# Need information on Dropper bottles



## flyingstapler™ (7/11/16)

Hi guys,

I have been looking around a few places, and I can't seem to find the dropper bottles I'm looking for. BlckVapour has both Clear and Amber, and that's awesome, but the last batch I ordered had a few of the pipettes that seemed a little too short for the 30ml's as well as the pipettes not attaching firmly to the base. 

Does anyone know about a supplier or anything that mainly sells these? I am looking for suppliers of the Clear as well as the Cobalt-coloured glassware for both 30ml and 50ml, but also at a cheap price. 
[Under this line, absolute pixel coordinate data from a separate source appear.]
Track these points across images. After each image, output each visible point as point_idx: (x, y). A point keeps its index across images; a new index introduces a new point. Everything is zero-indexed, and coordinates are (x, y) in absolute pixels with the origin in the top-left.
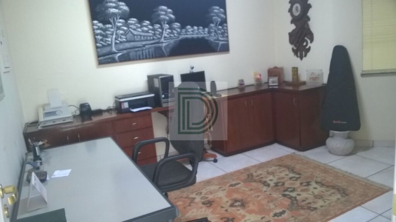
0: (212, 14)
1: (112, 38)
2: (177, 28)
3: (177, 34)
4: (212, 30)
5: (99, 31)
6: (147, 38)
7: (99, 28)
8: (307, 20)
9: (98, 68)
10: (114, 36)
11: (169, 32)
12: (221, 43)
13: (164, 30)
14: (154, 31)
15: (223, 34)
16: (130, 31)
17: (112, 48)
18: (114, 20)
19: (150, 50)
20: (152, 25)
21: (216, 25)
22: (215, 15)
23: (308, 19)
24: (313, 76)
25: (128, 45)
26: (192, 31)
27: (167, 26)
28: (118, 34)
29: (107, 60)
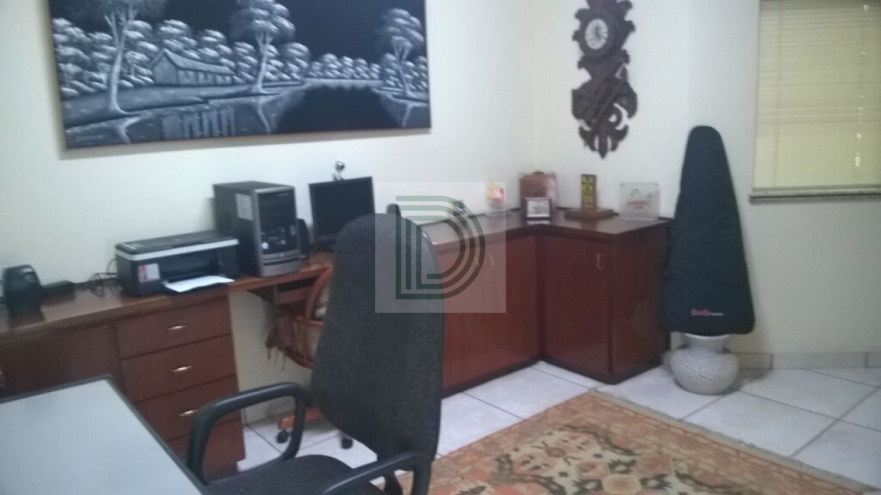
0: (392, 29)
1: (110, 73)
2: (299, 57)
3: (298, 73)
4: (389, 71)
5: (70, 51)
6: (215, 79)
7: (71, 42)
8: (622, 60)
9: (63, 158)
10: (117, 68)
11: (277, 67)
12: (411, 105)
13: (265, 59)
14: (235, 62)
15: (416, 81)
16: (165, 54)
17: (108, 100)
18: (118, 20)
19: (223, 113)
20: (230, 44)
21: (401, 58)
22: (398, 30)
23: (626, 58)
24: (636, 198)
25: (157, 95)
26: (340, 70)
27: (273, 48)
28: (129, 62)
29: (92, 137)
And if anyone knows a supplier of these types of dropper bottles in the picture below, that'd be great!




Thanks a bunch!


----------



## stevie g (7/11/16)

Chubby unicorns. Good luck

Reactions: Thanks 1


----------



## Slick (7/11/16)

Sprint said:


> Chubby unicorns. Good luck


A few people some time ago including myself were looking for these bottles but according to a few people and vendors as well,the clear bottles can only be imported from overseas,locally only the amber bottles are available at around R5 each and clear going around R10-R12 each,have no idea regarding the chubby unicorns,hope you come right!

Reactions: Thanks 1


----------



## Rude Rudi (17/11/16)

You can try here but they dont have the chubby unicorn. The originals are here but you might need a retailer to bring them in for you...

Reactions: Like 1


----------